CUDA version mismatch: The GPU Dockerfile (Dockerfile) uses nvidia/cuda:12.1.1-devel-ubuntu22.04. If your host has a different CUDA driver version, ensure driver compatibility (CUDA 12.1 requires driver >= 530).
Out of disk space: The GPU image is large (~10 GB). Clean old images:
```
docker system prune -a
```
pip install fails inside container: Network issues or missing system packages. The Dockerfiles install the required system libraries (libgl1-mesa-glx, libglib2.0-0, etc.). If you modified the Dockerfile and see ImportError: libGL.so.1, add:
```
RUN apt-get update && apt-get install -y libgl1-mesa-glx
```
CPU Dockerfile (Dockerfile.cpu) installs CPU-only PyTorch from https://download.pytorch.org/whl/cpu. If you need GPU support, use the main Dockerfile instead.
Permission errors with mounted volumes: The container runs as root by default.
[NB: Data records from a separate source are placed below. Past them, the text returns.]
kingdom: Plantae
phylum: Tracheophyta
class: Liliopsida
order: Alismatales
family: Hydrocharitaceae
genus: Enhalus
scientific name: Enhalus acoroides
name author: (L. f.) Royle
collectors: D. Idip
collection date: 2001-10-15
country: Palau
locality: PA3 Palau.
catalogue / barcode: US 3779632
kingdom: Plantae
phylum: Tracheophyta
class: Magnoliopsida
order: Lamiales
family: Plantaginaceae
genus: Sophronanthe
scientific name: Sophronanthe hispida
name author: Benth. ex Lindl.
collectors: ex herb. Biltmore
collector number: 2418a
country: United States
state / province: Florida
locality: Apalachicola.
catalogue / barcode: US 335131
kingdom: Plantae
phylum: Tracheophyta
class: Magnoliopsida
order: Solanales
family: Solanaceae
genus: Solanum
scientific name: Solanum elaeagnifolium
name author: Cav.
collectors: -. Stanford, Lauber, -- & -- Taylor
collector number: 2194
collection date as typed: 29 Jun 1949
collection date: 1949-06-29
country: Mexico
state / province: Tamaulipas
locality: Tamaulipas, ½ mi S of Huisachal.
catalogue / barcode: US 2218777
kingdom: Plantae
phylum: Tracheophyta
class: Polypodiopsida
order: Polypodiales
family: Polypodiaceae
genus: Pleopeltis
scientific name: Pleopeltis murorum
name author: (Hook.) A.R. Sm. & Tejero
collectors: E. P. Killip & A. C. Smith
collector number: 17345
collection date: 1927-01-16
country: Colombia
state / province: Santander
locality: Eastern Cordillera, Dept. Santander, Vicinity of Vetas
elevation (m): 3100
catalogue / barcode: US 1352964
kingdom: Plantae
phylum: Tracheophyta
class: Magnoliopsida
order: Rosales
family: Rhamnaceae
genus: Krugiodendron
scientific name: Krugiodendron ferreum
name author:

If you mount host directories, ensure the directories exist and are writable:
```
mkdir -p data checkpoints
docker compose up app
```

Sphinx documentation build fails

Missing dependencies: Install the docs requirements:
```
pip install -r docs/requirements.txt
```
Required packages: sphinx>=7.0, furo, myst-parser, sphinx-autodoc-typehints, sphinx-copybutton.
MyST markdown parse errors: The docs use MyST-flavored markdown. Common issues:
Directive syntax uses {toctree} not :toctree: in code fences.
Heading levels must not skip (e.g., going from # to ### without ## in between).
Indentation inside directives must be consistent.
autodoc import errors: Sphinx tries to import landmarkdiff to generate API docs. Install the package first:
```
pip install -e .
sphinx-build -b html docs/ docs/_build/html
```

Build locally with Make or Docker:

# Make
make docs

# Docker compose
docker compose run docs

The HTML output goes to docs/_build/html/.